EXERCISE DESCRIPTION:
For this exercise, write out exactly the lines from the line containing "needs. You can" through the last line of the records, and no other lines.

Stored data
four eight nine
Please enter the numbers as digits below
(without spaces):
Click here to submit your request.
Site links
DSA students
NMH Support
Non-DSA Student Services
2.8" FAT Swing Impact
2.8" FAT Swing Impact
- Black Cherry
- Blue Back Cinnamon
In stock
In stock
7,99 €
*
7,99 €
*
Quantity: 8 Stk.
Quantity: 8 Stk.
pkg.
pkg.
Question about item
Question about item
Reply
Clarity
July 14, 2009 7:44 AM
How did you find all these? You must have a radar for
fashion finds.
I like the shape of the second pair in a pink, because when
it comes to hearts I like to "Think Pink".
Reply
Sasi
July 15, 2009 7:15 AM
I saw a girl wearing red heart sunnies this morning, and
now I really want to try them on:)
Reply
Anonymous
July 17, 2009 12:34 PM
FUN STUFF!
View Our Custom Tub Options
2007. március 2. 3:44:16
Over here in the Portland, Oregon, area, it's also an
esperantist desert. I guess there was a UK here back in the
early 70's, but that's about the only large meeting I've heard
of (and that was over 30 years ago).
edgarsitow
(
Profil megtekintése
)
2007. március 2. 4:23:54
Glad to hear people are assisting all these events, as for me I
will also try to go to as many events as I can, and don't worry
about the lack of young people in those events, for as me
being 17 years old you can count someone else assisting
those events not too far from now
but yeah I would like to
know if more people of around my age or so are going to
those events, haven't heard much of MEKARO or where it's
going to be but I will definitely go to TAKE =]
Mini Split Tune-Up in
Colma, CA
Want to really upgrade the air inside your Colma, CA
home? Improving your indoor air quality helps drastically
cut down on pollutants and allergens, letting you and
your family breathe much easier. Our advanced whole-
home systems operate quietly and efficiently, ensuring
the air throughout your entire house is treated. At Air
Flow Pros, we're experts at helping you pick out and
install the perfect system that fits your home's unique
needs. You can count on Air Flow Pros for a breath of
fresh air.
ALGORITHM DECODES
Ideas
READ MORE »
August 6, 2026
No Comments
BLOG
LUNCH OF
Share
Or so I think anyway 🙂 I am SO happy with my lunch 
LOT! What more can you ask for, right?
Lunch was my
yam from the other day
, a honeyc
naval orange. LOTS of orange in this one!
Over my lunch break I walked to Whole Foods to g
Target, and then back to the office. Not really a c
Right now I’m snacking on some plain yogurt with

EXERCISE ANSWER:
needs. You can count on Air Flow Pros for a breath of
fresh air.
ALGORITHM DECODES
Ideas
READ MORE »
August 6, 2026
No Comments
BLOG
LUNCH OF
Share
Or so I think anyway 🙂 I am SO happy with my lunch 
LOT! What more can you ask for, right?
Lunch was my
yam from the other day
, a honeyc
naval orange. LOTS of orange in this one!
Over my lunch break I walked to Whole Foods to g
Target, and then back to the office. Not really a c
Right now I’m snacking on some plain yogurt with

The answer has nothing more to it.